Что-то черное неясное, еще только зарождающееся, поселилось в груди Люты и уютно устроилось под сердцем. Она заглянула в глаза Милослава и вместо себя увидела в отражении тень, мелькнувшую и тут же исчезнувшую, словно и не было. Милослав плакал как дитя, трясся и выл, не в силах прекратить бесчинство. Наместник последний раз с силой двинулся и вздрогнул, а после отбросил от себя девушку, сплюнув в сторону.

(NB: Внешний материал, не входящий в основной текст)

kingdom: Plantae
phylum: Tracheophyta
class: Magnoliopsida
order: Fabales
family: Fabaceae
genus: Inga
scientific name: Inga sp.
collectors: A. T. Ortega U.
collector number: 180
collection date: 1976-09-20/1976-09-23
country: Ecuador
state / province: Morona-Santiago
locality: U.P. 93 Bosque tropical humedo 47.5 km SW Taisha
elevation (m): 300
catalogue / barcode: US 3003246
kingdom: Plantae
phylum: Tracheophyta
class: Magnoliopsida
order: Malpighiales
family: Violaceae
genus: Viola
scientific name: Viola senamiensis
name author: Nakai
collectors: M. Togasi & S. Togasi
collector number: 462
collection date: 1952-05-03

— Теперь ты моя служанка, понесешь — для тебя это будет к лучшему. Нет — мыть ноги мне будешь до конца жизни. А сейчас смотри, Люта. Смотри на свой выбор.
Она бы хотела зажмуриться, хотела бы зажать уши руками и никогда не слышать более. Все, что происходило на поляне, стало одним непрекращающимся кошмаром, от которого не было сил проснуться. Между ног саднило, сил кричать больше не было, да и, кажется, голос пропал, она не могла и слова сказать. Ресницы слиплись от слез, а волосы смотались в один огромный колтун.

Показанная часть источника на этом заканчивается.